# Frequenzumrichter Danfoss VLT 2800 fernsteuern und mehr...



## duese1990 (25 August 2012)

Halli Hallo!

Zuerst einmal - ich bin der neue . Ich komme aus dem platten Ostfriesland, bin 22 Jahre jung, gelernter Konstruktionsmechaniker (früher hätte man Schlosser gesagt  ) und studiere Maschinenbau - jetzt im 3. Semester. Gerne dürft ihr mich mit Helge ansprechen .

Nun zu meinem Problem:

Ich habe vor einiger Zeit eine relativ große Bügelsäge gebaut (Ja, ich wollte eine Bügelsäge bauen und keine Bandsäge ). Nun bin ich dabei das ganze etwas zu "modernisieren". Ich möchte den Sägenantrieb über einen Danfoss VLT 2800 in seiner Geschwindigkeit regulieren. Zudem möchte ich den Vorschubmotor ebenfalls über einen Danfoss VLT 2800 so ansteuern, dass er immer bei dem Rückhub, also, wenn die Sägeblattzähne im Eingriff sind zustellt und beim Vorhub steht. Logisch soweit.

Die Säge ist soweit montiert und die beiden Danfoss habe ich auch hier bzw. einen schonmal angeschlossen.

Was mich direkt erschlagen hat sind die "unendlich" vielen Parameter die man einstellen kann. Nach langem googlen und stöbern in dem Projektierungshandbuch habe ich es soweit geschafft, das ich den Vorschubmotor im Modus "Ortssteuerung" starten kann und über den Menüpunkt 003 die Frequenz einstellen kann.


1. Problem
Nun wollte ich erst einmal im Modus "Ortssteuerung" die Drehrichtung Reversieren, aber ich bekomme es einfach nicht hin 

2. Problem
Nach dem Problem 1. aufgetreten ist, habe ich auf "Fernsteuerung" umgestellt, da dass später sowieso das Ziel sein soll. Dann habe ich wie in der Anleitung PIN 12 und PIN 27 verbunden. PIN 18 soll laut Einstellung "Start" sein. Also habe ich zu Test zwecken einfach mal ein Kabel an PIN 12 und dann an PIN 18 gehalten.
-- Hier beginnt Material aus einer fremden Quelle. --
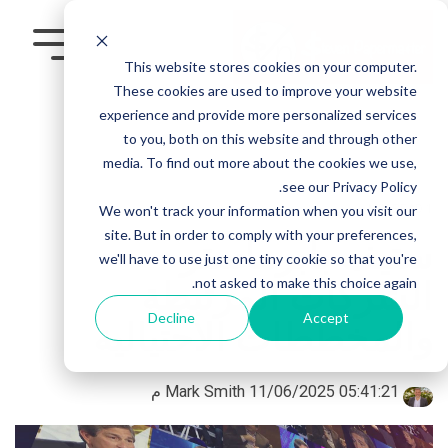
Skip
to
the
Toggle
This website stores cookies on your computer.
main
Menu
content.
These cookies are used to improve your website
experience and provide more personalized services
to you, both on this website and through other
media. To find out more about the cookies we use,
see our Privacy Policy.
We won't track your information when you visit our
1 MIN READ
site. But in order to comply with your preferences,
ستيف بابرماستر -
we'll have to use just one tiny cookie so that you're
الشركات المرتبطة
not asked to make this choice again.
Decline
Accept
والمخططات الاحتيالية
Mark Smith
11/06/2025 05:41:21 م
Aber wieder nichts.

Ich habe gefühlte 1000 weitere Versuche unternommen, aber solangsam verliere ich den Überblick und brauche euch um endlich weiter zukommen.

Das Endergebnis soll sein, das ich die Geschwindigkeit der beiden Motoren über zwei Potentiometer einstellen kann. Der Vorschubmotor soll desweiteren über zwei Endschalter gestartet und gestoppt werden. Wenn der Sägebügel durchgelaufen ist soll über einen weiteren Endschalter die Drehrichtung des Vorschubmotors reversiert werden und der Sägeantrieb gestoppt werden.

Eigentlich nicht schwer, wenn ich mit dem FU klar kommen würde...


Vielen Dank schon einmal!


----------



## doctorVLT (26 August 2012)

*Kein Problem.....steht im Handbuch....gut versteckt*

Hi,

zu deinen Punkten.
Der VLT 2800 hat leider nur ein numerisches Display....also geht ohne Handbuch nichts. Oder du besorgst dir ein LCP2, dann kannst du recht komfortabel mit KLartext über die SUb_D Schnittstelle programmieren.


zu 1)
Ortsteuerung geht wenn du den Par auf Ort stellst und dann Ortsollwert. Reversierung geht nur wenn du in Par Gruppe 2 BEIDE RICHTUNGEN freigegeben hast. (Das ist auch im Fernbetrieb nötig!)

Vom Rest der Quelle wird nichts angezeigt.